People believe their particular myths (meaning "metaphorical
truths") only because they were brought up with them, or because a
powerful individual experience caused them to believe. Such an individual belief is quite
different from knowledge based on shared experience and reason. Perhaps the most essential difference
is that reasoned knowledge can never be absolute, while belief generally claims
to be infallible, absolute. It's
this claim of "absolute truth" that gets us all into trouble. I've never heard of scientists ramming
airplanes into buildings or murdering doctors over the laws of thermodynamics
(which, like all scientific knowledge, are tentative rather than absolute), but
there are plenty of extreme acts carried out in the name of supposedly absolute
religious beliefs.
Rational
people are never entirely certain of any assertion about the world, because all
such assertions depend on evidence, and new evidence is always possible. Thus, Dawkins' titles one of his
chapters "why there almost certainly is no God." I have yet to hear a fundamentalist
claim that "God almost certainly exists." No.
Fundamentalists always know. As the great physicist Max Born put it,
"For the belief in a single truth and in being the possessor thereof is
the root cause of all evil in the world." In a word:
Faith is the cause of all evil.
This is essentially the basis of Hitchens' claim that "religion
spoils everything."
All
three authors dissect the Old and New Testaments and the Koran, especially
their obvious inconsistencies.
Hitchins points out that the four Gospels are in no sense a historical
record, that their multiple authors didn't publish anything until many decades
after the crucifixion, and that they cannot agree on anything of
importance. Matthew and Luke
cannot concur on the virgin birth or the genealogy of Jesus. There are disagreements about when
Jesus was born, the Sermon on the Mount, the anointing of Jesus, the treachery
of Judas, and Peter's denial. The
Gospels cannot even concur on a common account of the Crucifixion or the
Resurrection. In a typically
acerbic comment, Hitchens claims that "the book on which all four may
possibly have been based, known speculatively to scholars as 'Q,' has been lost
forever, which seems distinctly careless on the part of the god who is claimed
to have 'inspired' it."
All
three books discuss the differences and similarities between moderate (liberal)

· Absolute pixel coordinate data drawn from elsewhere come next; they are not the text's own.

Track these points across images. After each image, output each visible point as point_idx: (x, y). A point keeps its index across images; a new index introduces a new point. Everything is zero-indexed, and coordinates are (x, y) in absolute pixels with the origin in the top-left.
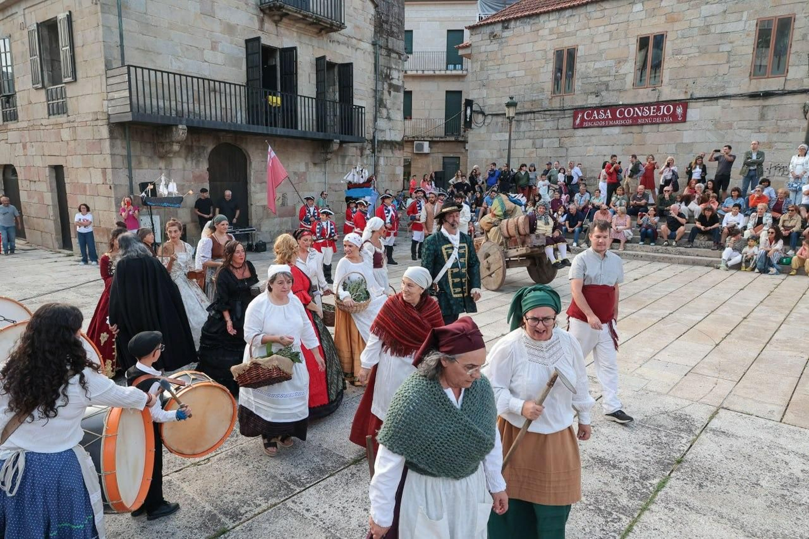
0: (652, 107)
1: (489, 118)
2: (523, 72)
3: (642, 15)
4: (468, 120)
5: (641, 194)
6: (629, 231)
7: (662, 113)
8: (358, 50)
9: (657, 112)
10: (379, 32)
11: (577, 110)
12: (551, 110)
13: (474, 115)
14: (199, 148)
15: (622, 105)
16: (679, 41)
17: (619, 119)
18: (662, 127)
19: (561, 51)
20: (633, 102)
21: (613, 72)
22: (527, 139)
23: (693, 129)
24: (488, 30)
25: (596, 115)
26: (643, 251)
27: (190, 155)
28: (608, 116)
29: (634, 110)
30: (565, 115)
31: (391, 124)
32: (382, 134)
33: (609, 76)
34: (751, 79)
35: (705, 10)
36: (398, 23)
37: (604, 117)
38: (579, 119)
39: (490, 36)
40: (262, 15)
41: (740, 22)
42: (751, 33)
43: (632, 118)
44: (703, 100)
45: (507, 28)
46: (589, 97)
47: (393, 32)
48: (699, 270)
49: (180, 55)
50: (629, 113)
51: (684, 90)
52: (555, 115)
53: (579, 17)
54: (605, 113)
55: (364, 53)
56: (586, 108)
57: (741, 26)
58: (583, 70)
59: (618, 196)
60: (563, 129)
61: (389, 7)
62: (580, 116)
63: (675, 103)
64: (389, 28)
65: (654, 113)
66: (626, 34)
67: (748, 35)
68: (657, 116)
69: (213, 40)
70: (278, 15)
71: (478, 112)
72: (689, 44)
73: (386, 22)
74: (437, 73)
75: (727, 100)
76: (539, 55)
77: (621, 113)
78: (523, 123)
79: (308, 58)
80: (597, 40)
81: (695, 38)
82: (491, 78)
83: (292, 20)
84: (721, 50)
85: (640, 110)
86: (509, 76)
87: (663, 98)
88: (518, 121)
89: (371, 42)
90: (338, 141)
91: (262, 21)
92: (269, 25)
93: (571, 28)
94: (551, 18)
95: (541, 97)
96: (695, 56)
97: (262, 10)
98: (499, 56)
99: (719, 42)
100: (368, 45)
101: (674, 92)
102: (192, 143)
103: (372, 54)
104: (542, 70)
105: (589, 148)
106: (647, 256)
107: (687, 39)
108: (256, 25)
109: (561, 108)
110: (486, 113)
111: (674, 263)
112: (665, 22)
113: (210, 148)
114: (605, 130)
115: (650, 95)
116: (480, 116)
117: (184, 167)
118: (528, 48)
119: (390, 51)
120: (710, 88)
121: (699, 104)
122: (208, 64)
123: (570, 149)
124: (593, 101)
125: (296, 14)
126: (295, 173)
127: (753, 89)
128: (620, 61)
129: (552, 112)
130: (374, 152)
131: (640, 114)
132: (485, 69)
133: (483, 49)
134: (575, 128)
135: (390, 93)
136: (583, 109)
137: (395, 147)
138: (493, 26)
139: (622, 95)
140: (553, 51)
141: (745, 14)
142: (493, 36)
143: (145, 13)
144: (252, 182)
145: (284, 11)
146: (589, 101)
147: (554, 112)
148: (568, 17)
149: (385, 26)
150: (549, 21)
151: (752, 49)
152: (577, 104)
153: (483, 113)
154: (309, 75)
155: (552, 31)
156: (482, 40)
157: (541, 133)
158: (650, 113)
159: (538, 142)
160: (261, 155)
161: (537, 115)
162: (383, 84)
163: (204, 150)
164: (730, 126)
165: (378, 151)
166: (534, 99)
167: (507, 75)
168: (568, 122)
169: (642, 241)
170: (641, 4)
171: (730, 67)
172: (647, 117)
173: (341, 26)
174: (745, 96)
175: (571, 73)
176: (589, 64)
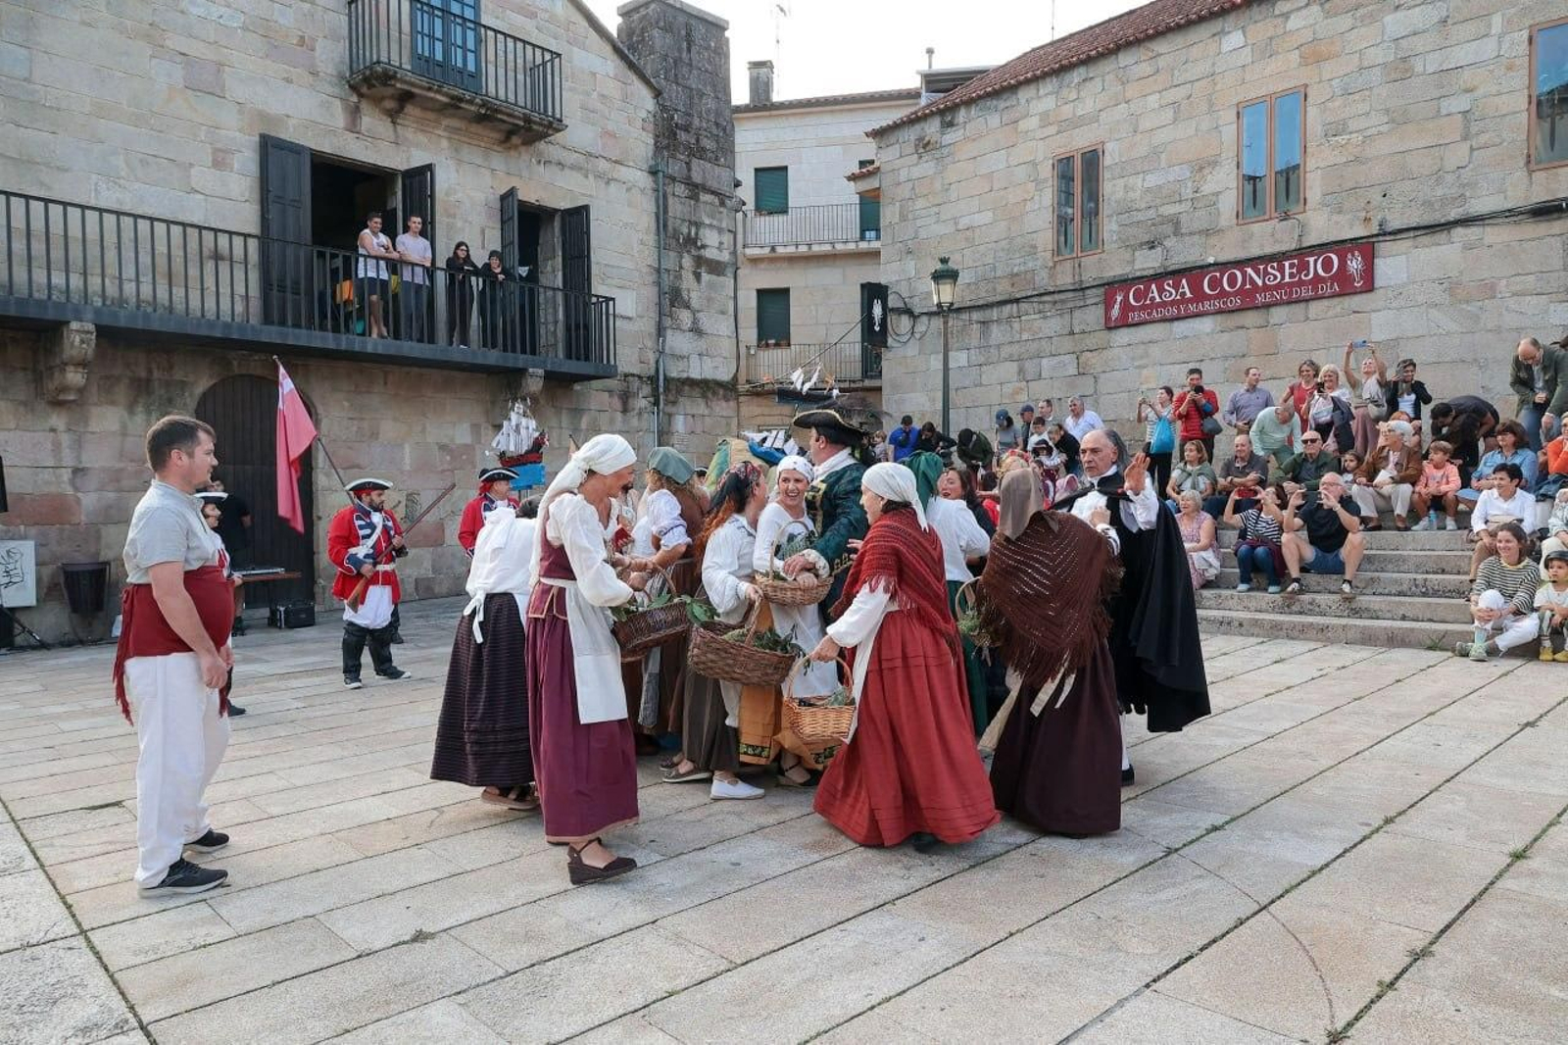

religion and extreme (fundamentalist) religion. Fundamentalism can be defined
as belief in the absolute, literal truth of one's religious book, while
liberalism can be defined as the belief that one's religious book is to be
understood as metaphorical truth.
All three authors recognize that moderate religion is socially
preferable to extreme religion, but they also have serious objections to
moderate religion.
Islam
presents a special problem in this regard because, as Harris and Hitchins point
out, there are so few Muslim moderates.
Harris traces Muslim extremism directly to the Koran, and quotes a
boringly long list of violent statements from the Koran such as (speaking of
infidels) "Slay them wherever you find them. ÉIdolatry is worse than carnage." Harris comments that "Anyone who
can read passages like those quoted above and still not see a link between
Muslim faith and Muslim violence should probably consult a
neurologist."
The
more general problem is that religious moderates do so little to bring their
fundamentalist brethren into the light of reason. In their enthusiasm to be liberal and inclusive, moderates
often maintain an unhealthy silence about fundamentalism's deadly
foolishness.
Because there is a spiritual dimension to life, liberal religion has a lot to offer the world. But if religion, and indeed modern civilization, is to survive this century, then fundamentalist religion had better come to its senses, and moderate religion had better help them do it.